I don't really deal in high end antique furniture because its typically too expensive to buy at a price I can have fun reselling it at, and I generally can't afford to keep it for myself. So when it comes to furniture, I stick to fun and funky utilitarian pieces - like hand made shelves, mission style desks, and Hoosier cabinets. Besides, the supremely high end stuff typically doesn't have the pizazz I'm looking for anyway, though I do love it. But every now and again, I find something I can buy at a price I like that hits all the marks for what I look for in antiques, like this little number I picked up in Connecticut today:
I gasped when I saw this gryffin-based-beauty staring at me through my phone while scrolling an online auction I had never bid at before. Look at the detail on these carvings:
The auction house described this luxurious table as being late Victorian (around 1900) and American made.
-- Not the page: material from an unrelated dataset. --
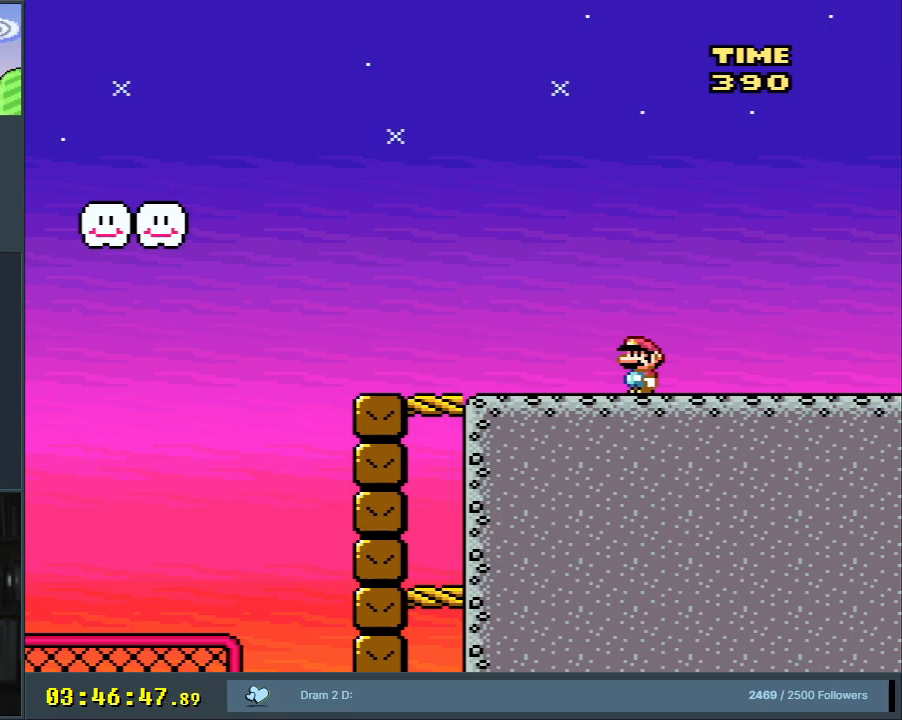
{"buttons": [], "events": []}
Solid oak with carved details, it glistens like it walked off the showroom floor yesterday. I really admire these spindly supports that make the table extra sturdy, but also are highly decorative:
The table measures 47" squared and includes four 12" leaves that expand this puppy to a whopping eight feet long. If you've got a big family coming over for Thanksgiving, this can surely accommodate them.
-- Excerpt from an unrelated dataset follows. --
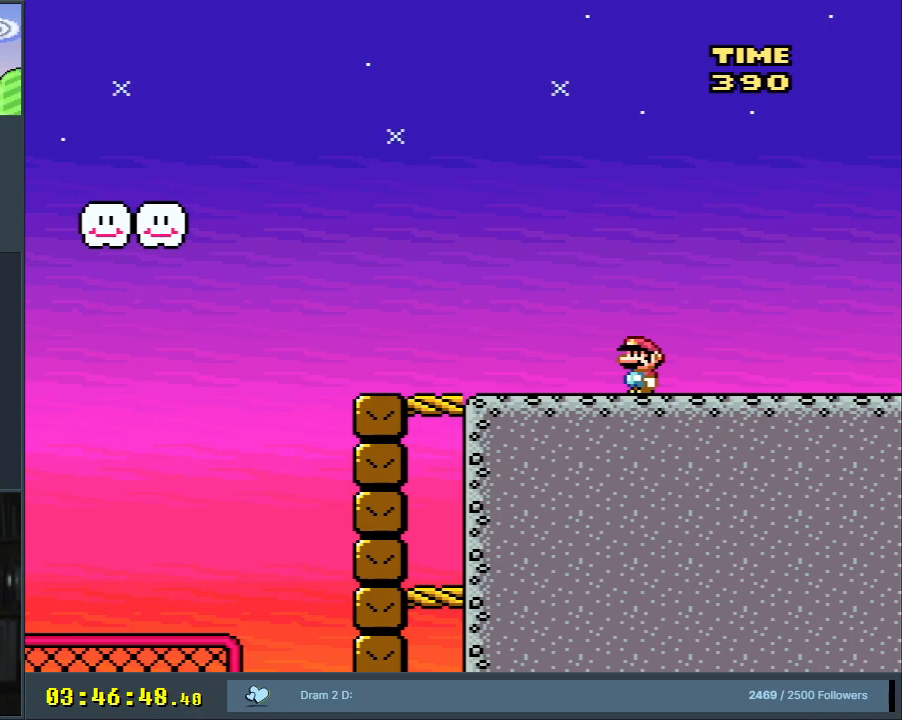
{"buttons": [], "events": []}
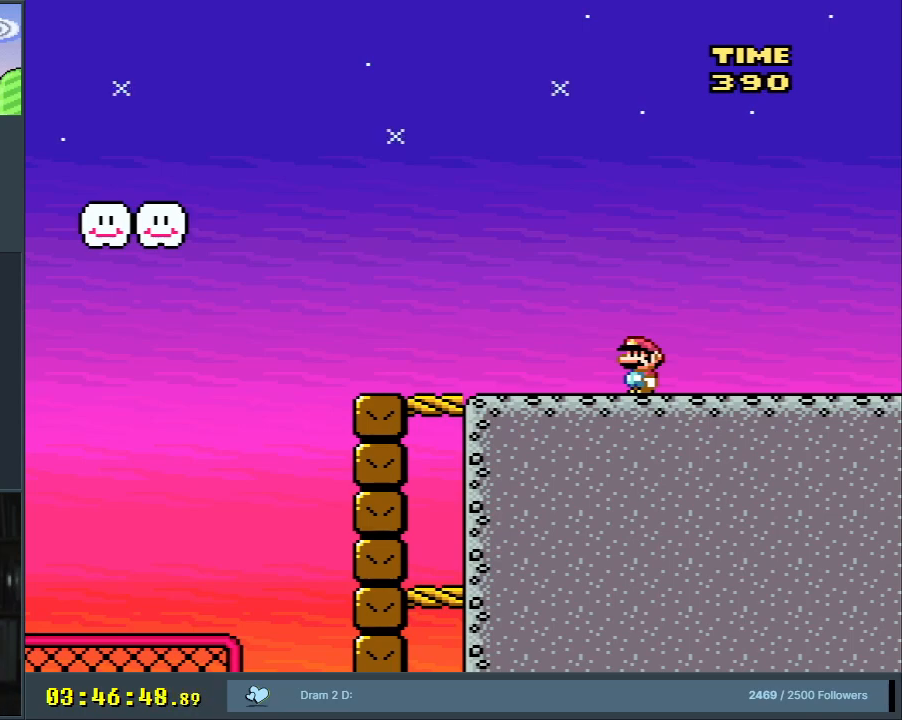
{"buttons": [], "events": []}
This table is for sale, though at $1750 currently, its a bit out of the price range of my normal items. But I didn't buy it strictly to sell. I know that growing up we learn not to place value on material things, but my livelihood deals in material culture, and I have learned to embrace that. There are some items that bring joy and meaning to my life, little pops of detail in my daily routine that remind me how ingenious and artistic people have been throughout history. This table is a prime example of that - the oddity of its form inspires me, and if I have it in my home for years to come while I search for a buyer, I'll enjoy every day I get to look at it.